La sanction est tombée, mais pas pour les propos dénoncés par Vinicius. Ce vendredi, l’UEFA a infligé six matchs de suspension à Gianluca Prestianni pour « conduite discriminatoire », en précisant le caractère « homophobe » de son comportement.
Fin février, Vinicius avait pourtant accusé l’Argentin de l’avoir traité de « singe » lors du barrage aller de Ligue des champions entre Benfica et le Real Madrid.
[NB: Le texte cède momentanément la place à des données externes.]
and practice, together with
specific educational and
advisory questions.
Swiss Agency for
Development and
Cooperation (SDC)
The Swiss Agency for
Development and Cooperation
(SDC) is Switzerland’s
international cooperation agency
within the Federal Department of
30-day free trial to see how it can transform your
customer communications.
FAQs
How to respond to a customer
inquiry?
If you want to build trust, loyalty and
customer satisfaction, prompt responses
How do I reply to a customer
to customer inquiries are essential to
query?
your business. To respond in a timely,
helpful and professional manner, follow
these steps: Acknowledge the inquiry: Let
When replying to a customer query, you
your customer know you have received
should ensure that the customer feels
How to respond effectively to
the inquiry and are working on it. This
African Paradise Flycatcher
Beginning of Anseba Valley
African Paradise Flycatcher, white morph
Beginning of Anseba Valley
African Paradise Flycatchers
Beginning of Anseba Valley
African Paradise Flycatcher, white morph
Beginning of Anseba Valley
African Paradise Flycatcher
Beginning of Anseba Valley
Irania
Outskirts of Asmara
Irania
Accusé de racisme, l’ailier de 20 ans se serait défendu auprès de l’UEFA en invoquant plutôt des propos homophobes.
Un match déjà purgé
L’instance qui dirige le football européen a retenu ce motif pour suspendre Prestianni pour « un total de 6 matchs officiels de clubs de l’UEFA et/ou en équipe nationale ». « La suspension pour trois de ces matchs est assortie d’une période de sursis de deux ans, à compter de la date de la présente décision », a indiqué l’organisation. Elle a précisé qu’elle considérait qu’il avait déjà purgé l’un de ses matchs lors du barrage retour disputé au stade Santiago Bernabeu.
L’ailier argentin avait été accusé d’avoir insulté Vinicius en couvrant sa bouche avec son maillot lors du barrage aller de C1. L’arbitre avait interrompu la rencontre pendant dix minutes et le joueur avait ensuite été suspendu provisoirement pour le match retour par l’UEFA.
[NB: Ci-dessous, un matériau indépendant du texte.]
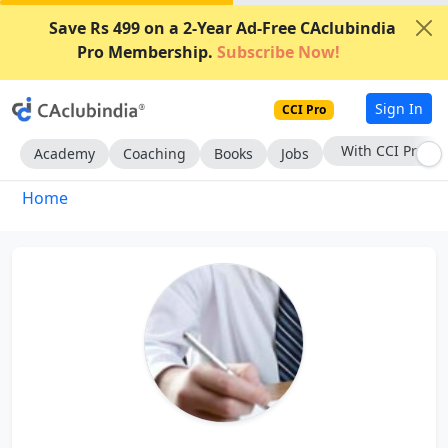
Save Rs 499 on a 2-Year Ad-Free CAclubindia
Pro Membership.
Subscribe Now!
Sign In
CCI Pro
With CCI Pro
Academy
Coaching
Books
Jobs
Home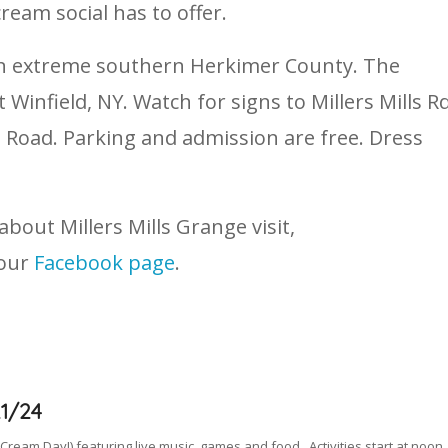
cream social has to offer.
a in extreme southern Herkimer County. The
 Winfield, NY. Watch for signs to Millers Mills R
le Road. Parking and admission are free. Dress
out Millers Mills Grange visit,
 our
Facebook page
.
1/24
 Cream Day!) featuring live music, games and food. Activities start at noon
« Ce qui m’a le plus fait souffrir, c’est d’être accusé de quelque chose que je n’ai jamais fait, avait assuré Prestianni à la télévision argentine. Ça m’a fait très mal, j’ai été sanctionné sans preuve pour quelque chose que je n’ai pas dit. » L’UEFA l’avait déjà suspendu pour le barrage retour contre le Real, qui s’était soldé sur la qualification des Merengues en huitièmes de finale de Ligue des champions (1-0, 2-1).